▶ _EXCERPT PROVIDED_

+ + +

Most rebreather divers start off their diving career with open-circuit diving; that is, with scuba. And some of them pick up bad habits. I happen to be one of those divers.
With scuba you start the dive with a very limited amount of air in your scuba bottle. New divers are typically anxious, breathe harder than they have to, and blow through their air supply fairly quickly. More experienced divers are relaxed and enjoy the dive without anxiety, and thus their air bottles last longer than they do with novice divers.
So early in a diver’s experience he comes to associate air conservation with a sign of diver experience and maturity. When you are relaxed and physically fit, and your swimming is efficient, your breathing may become extraordinarily slow. Some call it skip breathing — holding your breath between inhalations.
I was once swimming among the ruins of Herod’s Port in Caesarea, and my dive buddy was a Navy SEAL. I started the dive under-weighted, so I picked up a 2000 year old piece of rubble and carried it around with me as ballast. In spite of the very inefficient style of swimming which resulted, my air supply still lasted longer than that of my SEAL buddy.
At first I was annoyed that I had to end the dive prematurely, but then I began to feel somewhat smug. I had used less air than a frogman.
As a physiologist I knew that I may well have been unconsciously skip breathing, which would have raised my arterial carbon dioxide level, potentially to a dangerous level. But all ended well, and I could not help being glad that I was not the one to call the dive.
It is important for rebreather divers to understand that they don’t have to be breathing elevated levels of carbon dioxide to run into physiological problems with carbon dioxide. It’s the carbon dioxide in your arterial blood that matters. It can render you unconscious even when you’re breathing gas with no carbon dioxide at all.
Normally the body automatically ensures that as you work harder, and produce more carbon dioxide in your blood stream, that you breathe more, forcing that CO2 out of your blood, into the lungs, and out through your mouth. It works like an air conditioner thermostat; the hotter it gets in the house, the more heat is pumped outside. In other words, arterial and alveolar CO2 levels are controlled by automatic changes in ventilation (breathing.) In fact you can predict alveolar levels of CO2 by taking the rate at which CO2 is being produced by the body and dividing it by the ventilation rate. This relationship is called the Alveolar Ventilation Equation, or in clinical circles, the PCO2 Equation.

+ + +

Entries drawn from a collection:
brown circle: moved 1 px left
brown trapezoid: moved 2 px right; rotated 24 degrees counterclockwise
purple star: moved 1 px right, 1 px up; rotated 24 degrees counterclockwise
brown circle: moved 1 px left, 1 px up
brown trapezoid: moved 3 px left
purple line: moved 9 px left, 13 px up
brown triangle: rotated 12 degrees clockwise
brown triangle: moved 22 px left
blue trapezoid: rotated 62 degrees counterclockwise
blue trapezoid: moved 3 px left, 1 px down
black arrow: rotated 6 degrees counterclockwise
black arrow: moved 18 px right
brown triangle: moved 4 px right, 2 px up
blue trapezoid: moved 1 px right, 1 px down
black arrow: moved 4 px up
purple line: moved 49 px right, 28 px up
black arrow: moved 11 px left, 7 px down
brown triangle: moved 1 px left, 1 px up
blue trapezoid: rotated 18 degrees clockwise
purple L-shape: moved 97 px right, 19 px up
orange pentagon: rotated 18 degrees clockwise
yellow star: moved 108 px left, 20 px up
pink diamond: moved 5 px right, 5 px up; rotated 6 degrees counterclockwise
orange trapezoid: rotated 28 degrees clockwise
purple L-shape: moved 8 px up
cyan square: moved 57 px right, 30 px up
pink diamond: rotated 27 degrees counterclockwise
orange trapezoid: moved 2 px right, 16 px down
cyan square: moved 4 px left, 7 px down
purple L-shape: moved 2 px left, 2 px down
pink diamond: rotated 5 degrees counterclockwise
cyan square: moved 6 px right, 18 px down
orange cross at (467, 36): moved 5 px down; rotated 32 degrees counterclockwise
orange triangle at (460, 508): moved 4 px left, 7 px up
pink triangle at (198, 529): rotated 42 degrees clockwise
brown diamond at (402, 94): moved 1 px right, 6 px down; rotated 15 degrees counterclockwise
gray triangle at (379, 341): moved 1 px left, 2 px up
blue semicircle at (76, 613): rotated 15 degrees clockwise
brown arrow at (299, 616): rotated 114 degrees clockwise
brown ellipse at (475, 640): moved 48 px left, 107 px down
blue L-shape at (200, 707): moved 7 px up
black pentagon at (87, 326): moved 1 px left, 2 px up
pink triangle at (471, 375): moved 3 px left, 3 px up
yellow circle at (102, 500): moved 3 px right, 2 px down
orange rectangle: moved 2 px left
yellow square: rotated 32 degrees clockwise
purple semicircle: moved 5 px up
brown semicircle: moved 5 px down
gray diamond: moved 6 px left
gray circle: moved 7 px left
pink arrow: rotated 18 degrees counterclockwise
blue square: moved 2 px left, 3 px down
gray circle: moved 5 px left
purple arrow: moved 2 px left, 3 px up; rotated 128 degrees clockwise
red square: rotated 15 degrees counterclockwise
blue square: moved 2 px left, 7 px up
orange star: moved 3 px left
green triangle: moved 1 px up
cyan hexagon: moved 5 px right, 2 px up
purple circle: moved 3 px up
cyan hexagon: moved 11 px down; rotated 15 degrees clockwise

+ + +

▶ _TASK TO CARRY OUT_
Continue the text on rebreather diving and carbon dioxide from the point where it stops. The items have no connection to the text about carbon dioxide and breathing in diving.

▶ _RESPONSE TO THE EXERCISE_
Normally, CO2 production and ventilation is tightly controlled so that normal alveolar and arterial CO2 is about 40 mmHg, mmHg being a unit of so-called partial pressure. 40 mmHg of arterial CO2 is safe. [One standard atmosphere of pressure is 760 mmHg, so ignoring the partial pressure of water vapor and other gases, a partial pressure of 40 mmHg of CO2 is equivalent to exhaling about 5% carbon dioxide.]
As an example, I once had as an experimental subject a physically fit Navy diver at the Naval Medical Research Institute during a study of respiratory loading. The test was conducted in a dry hyperbaric chamber under the same pressure as that at 300 feet of sea water. The experimental setup in the chamber looked somewhat like that in the figure to the right although the diver I’m talking about is not in this photo.
The diver was exercising on the bicycle ergometer while breathing through a controlled respiratory resistance at 300 feet in a helium atmosphere. The diver quickly learned that by double breathing, starting an inspiration, stopping it, then restarting, he could confuse the circuitry controlling the test equipment, thus eliminating the high respiratory loading.
As he played these breathing pattern games my technician was monitoring a mass spectrometer which was telling us how high his expired CO2 concentration was going. The exhaled CO2 started creeping up, and I warned him that he needed to cut out the tricky breathing or I’d have to abort the run.
The clever but manipulative diver would obey my command for a minute or so, and then go back to his erratic breathing. He joked about how he was tricking the experiment and how he felt fine in spite of the high CO2 readings.
That was a mistake.
When you’re talking, you’re not breathing. Since his breathing was already marginal, his end-tidal CO2, an estimate of alveolar CO2, shot up in a matter of seconds from 60 to 70 and then 90 mmHg, over twice what it should have been. When my technician told me the diver’s exhaled CO2 was at 90 mmHg, I yelled “Abort the run”. But the diver never heard that command. He was already unconscious and falling off the bike on his way to the hard metal decking inside the hyperbaric chamber.
The diver thought he was tricking the experiment, but in fact he was tricking himself. Although he felt comfortable skip breathing, he was rapidly pedaling towards a hard lesson in the toxicity of carbon dioxide.
Keep in mind, this diver was breathing virtually no carbon dioxide. His body was producing it because of his high work level, and he was simply not breathing enough to remove it from his body.
In upcoming posts we’ll look at what happens when inspired CO2 starts to rise, for instance due to the failure of a carbon dioxide scrubber canister in a rebreather. I already gave you one example in the CO2 rebreathing study of my first post in this series. There’s lots more to come.